McGee Walpole, Inc. wanted to move their entire manual accounting system, forecasting, and job bidding process onto networked PCs. From pulling cable to building servers to installing operating systems and applications, Ron implemented a successful transition. But the efforts only fired his desire to work for the company responsible for developing the finest network operating system on the market at that time: Novell, Inc.
Without a job but armed with a dream to work for Novell, Ron moved his family to Utah and began seeking employment opportunities with Novell. Ron’s tenure with Novell began as a front-line support technician and concluded as the director of worldwide premium services. Ron’s boss, vice president–services Jan Newman, collaborated with Ron about the idea of creating a chargeable service for Novell’s enterprise customers. Beginning with just the idea, Ron assembled a killer management team which eventually hired over 250 employees world wide and enjoyed unprecedented success in services. The creation and implementation of Novell’s Premium Services resulted in a multimillion dollar success under Ron’s direction.

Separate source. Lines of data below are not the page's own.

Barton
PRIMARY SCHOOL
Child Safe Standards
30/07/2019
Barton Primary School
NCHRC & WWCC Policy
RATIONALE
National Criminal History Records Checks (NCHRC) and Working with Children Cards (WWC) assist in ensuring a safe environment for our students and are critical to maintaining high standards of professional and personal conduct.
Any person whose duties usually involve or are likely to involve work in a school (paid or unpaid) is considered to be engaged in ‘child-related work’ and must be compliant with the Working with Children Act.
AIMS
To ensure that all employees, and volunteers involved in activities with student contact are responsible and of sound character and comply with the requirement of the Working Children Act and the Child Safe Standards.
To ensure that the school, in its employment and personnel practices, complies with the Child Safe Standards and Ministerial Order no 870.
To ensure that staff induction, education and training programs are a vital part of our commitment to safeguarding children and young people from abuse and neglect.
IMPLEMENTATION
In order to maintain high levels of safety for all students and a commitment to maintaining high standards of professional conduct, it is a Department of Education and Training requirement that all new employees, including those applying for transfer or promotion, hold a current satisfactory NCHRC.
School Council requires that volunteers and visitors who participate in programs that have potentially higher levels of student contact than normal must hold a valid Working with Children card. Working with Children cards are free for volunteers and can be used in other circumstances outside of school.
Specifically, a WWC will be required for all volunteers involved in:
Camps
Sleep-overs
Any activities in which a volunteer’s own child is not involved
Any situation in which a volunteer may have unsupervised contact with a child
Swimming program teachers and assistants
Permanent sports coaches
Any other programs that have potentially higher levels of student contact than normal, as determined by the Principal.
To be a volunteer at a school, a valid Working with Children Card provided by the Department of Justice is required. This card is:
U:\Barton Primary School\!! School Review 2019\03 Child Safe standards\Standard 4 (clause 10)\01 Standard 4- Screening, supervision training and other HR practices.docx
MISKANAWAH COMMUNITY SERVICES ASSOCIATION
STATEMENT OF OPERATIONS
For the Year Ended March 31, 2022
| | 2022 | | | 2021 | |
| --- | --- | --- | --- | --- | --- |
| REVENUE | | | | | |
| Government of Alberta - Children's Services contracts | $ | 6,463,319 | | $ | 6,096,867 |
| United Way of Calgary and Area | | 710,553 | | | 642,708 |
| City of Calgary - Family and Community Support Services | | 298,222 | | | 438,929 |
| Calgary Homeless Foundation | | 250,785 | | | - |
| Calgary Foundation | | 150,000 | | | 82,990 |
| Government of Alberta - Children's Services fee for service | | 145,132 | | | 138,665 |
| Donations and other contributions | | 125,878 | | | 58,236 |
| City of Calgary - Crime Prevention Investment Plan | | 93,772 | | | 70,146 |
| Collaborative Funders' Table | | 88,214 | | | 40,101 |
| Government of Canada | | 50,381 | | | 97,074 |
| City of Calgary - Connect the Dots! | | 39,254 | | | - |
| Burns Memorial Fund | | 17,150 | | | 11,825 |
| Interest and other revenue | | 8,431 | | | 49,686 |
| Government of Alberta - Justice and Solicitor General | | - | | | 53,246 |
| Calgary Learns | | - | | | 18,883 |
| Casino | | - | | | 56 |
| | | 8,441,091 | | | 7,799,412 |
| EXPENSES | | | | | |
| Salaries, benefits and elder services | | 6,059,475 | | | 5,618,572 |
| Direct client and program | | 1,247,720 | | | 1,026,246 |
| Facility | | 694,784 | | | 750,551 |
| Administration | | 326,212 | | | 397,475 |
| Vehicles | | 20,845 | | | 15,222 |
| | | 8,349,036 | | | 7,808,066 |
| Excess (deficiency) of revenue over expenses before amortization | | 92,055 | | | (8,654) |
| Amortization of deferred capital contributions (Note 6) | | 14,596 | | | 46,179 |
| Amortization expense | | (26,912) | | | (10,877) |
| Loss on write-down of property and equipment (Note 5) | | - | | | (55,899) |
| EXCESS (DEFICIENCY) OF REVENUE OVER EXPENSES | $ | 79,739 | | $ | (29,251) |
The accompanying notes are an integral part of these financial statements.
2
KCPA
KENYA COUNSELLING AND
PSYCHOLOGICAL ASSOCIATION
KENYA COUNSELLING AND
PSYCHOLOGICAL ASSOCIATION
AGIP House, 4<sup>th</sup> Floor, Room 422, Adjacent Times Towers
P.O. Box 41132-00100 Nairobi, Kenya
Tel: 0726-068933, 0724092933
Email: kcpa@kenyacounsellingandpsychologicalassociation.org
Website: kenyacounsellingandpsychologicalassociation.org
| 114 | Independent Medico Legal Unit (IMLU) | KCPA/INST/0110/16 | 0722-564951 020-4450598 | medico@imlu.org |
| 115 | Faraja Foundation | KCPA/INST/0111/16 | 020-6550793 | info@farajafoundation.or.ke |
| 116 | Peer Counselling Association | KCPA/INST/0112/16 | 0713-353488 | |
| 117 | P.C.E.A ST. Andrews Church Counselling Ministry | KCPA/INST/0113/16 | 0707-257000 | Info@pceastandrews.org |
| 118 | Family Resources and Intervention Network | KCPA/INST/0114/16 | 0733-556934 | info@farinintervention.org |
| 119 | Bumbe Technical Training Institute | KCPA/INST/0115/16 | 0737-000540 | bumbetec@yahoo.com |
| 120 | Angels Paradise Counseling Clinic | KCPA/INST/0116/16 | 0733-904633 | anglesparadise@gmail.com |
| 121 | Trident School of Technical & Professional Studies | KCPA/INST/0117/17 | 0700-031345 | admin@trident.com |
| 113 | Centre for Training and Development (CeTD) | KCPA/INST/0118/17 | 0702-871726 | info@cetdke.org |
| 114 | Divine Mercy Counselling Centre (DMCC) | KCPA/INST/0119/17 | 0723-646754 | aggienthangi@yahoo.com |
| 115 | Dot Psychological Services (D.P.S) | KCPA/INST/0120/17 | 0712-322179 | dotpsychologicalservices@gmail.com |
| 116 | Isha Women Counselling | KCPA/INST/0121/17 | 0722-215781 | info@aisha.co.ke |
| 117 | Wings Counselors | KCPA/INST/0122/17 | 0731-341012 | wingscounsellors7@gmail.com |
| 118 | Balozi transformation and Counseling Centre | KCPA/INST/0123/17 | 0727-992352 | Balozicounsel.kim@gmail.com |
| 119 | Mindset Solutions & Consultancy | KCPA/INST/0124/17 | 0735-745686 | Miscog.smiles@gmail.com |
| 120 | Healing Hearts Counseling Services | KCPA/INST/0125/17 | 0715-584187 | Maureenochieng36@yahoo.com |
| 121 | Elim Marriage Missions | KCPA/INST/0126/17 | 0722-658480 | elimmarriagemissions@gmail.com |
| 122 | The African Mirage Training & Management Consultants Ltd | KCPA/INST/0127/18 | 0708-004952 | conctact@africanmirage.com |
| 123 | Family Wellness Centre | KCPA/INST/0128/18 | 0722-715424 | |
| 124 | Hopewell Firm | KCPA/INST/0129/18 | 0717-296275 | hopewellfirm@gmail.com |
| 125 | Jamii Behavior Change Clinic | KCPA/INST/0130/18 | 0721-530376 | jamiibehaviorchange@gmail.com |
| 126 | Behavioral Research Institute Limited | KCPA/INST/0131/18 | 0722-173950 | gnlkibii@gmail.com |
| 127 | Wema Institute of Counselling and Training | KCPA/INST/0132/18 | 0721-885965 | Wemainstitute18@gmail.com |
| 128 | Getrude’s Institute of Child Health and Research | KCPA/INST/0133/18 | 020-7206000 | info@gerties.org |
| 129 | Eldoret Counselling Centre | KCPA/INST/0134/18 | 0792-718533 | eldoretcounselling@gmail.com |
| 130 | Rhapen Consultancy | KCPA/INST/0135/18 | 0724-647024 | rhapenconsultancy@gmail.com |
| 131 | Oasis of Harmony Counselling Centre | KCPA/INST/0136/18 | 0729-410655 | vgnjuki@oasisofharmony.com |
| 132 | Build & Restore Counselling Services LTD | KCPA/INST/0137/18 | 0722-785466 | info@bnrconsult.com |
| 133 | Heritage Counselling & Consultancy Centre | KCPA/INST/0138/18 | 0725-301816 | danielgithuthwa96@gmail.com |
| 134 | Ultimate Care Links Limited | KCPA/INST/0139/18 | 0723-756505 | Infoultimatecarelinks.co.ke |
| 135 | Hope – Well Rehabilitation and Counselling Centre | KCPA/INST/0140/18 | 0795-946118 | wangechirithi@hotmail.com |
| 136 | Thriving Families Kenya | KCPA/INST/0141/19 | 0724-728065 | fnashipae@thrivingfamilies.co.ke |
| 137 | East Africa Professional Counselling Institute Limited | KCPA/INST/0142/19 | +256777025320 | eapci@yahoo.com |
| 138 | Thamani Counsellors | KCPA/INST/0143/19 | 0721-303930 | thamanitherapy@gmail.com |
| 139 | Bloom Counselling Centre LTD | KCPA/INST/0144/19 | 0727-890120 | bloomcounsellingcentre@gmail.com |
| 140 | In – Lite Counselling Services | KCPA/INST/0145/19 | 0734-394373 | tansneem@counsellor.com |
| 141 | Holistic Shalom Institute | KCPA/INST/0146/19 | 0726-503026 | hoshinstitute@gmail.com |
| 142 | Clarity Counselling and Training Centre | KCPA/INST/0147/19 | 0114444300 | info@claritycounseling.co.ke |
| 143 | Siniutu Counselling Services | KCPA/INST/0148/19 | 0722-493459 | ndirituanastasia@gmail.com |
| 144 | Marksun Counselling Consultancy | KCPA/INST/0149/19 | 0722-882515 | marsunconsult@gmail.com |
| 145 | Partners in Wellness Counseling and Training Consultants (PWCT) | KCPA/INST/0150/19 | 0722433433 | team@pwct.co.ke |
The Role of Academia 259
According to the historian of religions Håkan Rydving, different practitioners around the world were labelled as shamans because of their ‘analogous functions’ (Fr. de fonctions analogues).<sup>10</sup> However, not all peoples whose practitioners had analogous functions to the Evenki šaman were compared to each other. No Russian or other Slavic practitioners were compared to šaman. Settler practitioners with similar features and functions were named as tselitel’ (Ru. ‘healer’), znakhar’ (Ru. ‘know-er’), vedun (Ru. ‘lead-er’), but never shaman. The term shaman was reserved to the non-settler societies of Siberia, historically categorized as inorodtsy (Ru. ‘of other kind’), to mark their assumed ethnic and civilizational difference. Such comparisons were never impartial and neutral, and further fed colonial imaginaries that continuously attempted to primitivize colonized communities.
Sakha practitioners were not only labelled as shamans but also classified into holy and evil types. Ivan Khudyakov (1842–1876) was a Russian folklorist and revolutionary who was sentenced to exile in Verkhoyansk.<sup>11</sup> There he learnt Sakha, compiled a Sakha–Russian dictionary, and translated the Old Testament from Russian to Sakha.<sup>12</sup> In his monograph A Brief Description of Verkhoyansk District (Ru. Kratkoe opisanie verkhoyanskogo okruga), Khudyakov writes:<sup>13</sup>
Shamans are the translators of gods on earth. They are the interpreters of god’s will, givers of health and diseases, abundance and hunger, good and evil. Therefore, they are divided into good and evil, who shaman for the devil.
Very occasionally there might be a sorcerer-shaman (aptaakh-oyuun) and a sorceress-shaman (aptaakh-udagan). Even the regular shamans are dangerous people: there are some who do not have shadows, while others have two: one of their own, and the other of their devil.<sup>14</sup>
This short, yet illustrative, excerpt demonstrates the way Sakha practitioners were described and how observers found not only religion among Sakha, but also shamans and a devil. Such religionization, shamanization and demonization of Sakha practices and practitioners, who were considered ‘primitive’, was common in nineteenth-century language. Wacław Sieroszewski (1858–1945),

In late 1999, Ron was invited to join a startup company, Altiris, Inc. His job was to build a worldwide professional services team. As vice president of worldwide services Ron took several services teams from 4 employees to over 200 in 4 years. Services evolved from a cost center to a profit center—an exciting adventure to say they least. In 2004 Ron left services for a short stint as vice president business services (operations). But the lure of building a business for himself was ever present, especially during long, drawn-out executive staff meetings. In late 2005, after multiple acquisitions resulting in counter-productive redundancy, Ron was laid off. Back to the corporate world or grab the opportunity to build his own business? It was time to try his hand at entrepreneurship of another flavor.